• _Text for analysis_:
Radial diffusivity: i) areas of increased radial diffusivity overlap a portion of the lesions and extend beyond the lesions to normal-appearing white matter tissue (Fig. 2f-1); looking at the distribution of the affected voxels, it is apparent that in general d_p-rad is more spatially localised than d_rad in p₂, while in p₁ the two quantities extend over very similar voxels; ii) there are no areas of decreased radial diffusivities compared with hcs.

Axial diffusivity: i) the core of some lesions is accompanied by an increase of both d_ax and d_p-ax with only a slight difference in the extent of coverage of the area highlighted by the two diffusivity parameters (Fig. 2f-2); ii) most strikingly, d_p-ax shows areas of decreased diffusivity (Fig. 2f-3) highlighting areas of degeneration not shown by d_ax. This is particularly evident in p₂, but small areas of decreased d_p-ax are also present in p₁, while there are none in hc.

• _Material supplied_:
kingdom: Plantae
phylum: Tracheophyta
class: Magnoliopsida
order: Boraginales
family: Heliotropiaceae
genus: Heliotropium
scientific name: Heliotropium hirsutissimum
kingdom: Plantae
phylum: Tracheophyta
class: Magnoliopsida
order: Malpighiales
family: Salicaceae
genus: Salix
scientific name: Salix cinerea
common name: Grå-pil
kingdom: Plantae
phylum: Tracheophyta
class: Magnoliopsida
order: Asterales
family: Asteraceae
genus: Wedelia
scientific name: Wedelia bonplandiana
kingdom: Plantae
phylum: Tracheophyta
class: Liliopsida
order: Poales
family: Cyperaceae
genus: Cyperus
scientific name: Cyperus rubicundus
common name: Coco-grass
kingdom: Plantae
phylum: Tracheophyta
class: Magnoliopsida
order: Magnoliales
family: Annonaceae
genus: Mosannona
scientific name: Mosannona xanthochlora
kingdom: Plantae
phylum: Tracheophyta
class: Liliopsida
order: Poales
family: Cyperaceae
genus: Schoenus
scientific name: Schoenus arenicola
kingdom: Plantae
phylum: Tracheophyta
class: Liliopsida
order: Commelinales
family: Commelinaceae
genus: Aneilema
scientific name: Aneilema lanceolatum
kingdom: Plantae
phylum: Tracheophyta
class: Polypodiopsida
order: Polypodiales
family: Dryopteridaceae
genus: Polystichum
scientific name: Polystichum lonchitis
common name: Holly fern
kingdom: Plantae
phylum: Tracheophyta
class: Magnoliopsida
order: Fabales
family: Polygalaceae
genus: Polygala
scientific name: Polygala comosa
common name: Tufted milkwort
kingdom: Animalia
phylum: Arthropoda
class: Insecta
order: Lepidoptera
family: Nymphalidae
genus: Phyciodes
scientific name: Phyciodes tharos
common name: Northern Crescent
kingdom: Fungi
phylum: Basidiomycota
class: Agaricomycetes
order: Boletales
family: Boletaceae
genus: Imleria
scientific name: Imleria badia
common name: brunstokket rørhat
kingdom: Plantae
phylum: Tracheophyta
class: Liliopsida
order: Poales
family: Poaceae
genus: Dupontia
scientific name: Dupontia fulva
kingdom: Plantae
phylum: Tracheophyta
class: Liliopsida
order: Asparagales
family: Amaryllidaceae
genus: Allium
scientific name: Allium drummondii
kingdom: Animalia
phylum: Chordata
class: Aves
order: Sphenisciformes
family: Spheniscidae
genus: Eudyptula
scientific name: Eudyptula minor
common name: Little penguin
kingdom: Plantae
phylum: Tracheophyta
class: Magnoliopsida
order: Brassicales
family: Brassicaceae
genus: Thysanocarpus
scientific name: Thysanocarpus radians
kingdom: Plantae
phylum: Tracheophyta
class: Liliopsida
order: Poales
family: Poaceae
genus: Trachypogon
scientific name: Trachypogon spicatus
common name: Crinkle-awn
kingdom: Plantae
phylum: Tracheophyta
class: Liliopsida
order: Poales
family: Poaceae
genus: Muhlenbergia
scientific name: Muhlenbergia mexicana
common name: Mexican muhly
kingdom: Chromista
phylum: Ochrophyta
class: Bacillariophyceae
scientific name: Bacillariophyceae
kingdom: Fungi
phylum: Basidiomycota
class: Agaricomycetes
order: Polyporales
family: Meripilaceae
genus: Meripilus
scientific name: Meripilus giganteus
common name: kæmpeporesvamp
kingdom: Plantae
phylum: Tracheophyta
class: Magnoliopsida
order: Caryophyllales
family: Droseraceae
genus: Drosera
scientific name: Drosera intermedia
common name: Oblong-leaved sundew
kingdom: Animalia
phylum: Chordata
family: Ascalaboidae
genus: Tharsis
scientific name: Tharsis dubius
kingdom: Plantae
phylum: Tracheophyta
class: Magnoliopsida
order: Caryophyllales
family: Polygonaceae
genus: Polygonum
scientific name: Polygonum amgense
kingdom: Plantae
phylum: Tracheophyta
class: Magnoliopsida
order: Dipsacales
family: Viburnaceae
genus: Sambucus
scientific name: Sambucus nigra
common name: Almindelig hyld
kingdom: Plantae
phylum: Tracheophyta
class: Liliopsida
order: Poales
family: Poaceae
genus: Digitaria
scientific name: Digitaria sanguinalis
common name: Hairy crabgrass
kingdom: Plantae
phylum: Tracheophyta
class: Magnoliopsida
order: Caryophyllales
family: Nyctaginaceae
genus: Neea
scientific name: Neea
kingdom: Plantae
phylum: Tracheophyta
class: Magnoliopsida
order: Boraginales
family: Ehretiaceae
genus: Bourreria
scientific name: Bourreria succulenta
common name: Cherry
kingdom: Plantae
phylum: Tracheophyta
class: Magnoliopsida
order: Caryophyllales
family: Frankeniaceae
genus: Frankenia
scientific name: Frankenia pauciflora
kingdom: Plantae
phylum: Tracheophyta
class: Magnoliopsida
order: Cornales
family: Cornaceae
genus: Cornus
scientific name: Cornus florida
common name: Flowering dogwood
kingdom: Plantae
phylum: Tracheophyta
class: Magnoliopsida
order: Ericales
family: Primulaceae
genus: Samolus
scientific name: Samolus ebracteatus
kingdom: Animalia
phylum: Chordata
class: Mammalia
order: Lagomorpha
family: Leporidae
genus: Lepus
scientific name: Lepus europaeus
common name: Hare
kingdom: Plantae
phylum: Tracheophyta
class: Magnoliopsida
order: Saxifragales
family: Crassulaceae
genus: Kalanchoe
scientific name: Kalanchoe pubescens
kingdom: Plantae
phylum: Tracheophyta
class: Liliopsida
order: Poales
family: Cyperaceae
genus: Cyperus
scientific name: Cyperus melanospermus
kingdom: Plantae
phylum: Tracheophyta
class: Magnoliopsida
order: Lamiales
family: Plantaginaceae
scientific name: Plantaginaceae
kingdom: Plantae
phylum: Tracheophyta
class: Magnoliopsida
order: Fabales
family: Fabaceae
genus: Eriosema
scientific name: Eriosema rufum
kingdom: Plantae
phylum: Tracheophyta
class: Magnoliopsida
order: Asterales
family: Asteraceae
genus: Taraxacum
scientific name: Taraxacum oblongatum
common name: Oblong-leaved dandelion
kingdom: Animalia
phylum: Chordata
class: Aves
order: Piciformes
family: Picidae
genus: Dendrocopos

• _Required work_:
1. According to the text on diffusivity, in which of p₁ and p₂ are the areas of decreased d_p-ax particularly evident?
2. Summarize the text on diffusivity in two sentences.
3. Reproduce word for word the part of the text on diffusivity starting with "Radial diffusivity: i)" and going on through "compared with hcs.".
The data have no connection to the text on diffusivity.

• _Solved tasks_:
1. p₂

2. Increased radial diffusivity overlaps part of the lesions and extends into normal-appearing white matter, and there are no areas of decreased radial diffusivity compared with hcs. For axial diffusivity, some lesion cores show increases in both d_ax and d_p-ax, while d_p-ax also shows areas of decreased diffusivity that d_ax does not show, especially in p₂.

3.
Radial diffusivity: i) areas of increased radial diffusivity overlap a portion of the lesions and extend beyond the lesions to normal-appearing white matter tissue (Fig. 2f-1); looking at the distribution of the affected voxels, it is apparent that in general d_p-rad is more spatially localised than d_rad in p₂, while in p₁ the two quantities extend over very similar voxels; ii) there are no areas of decreased radial diffusivities compared with hcs.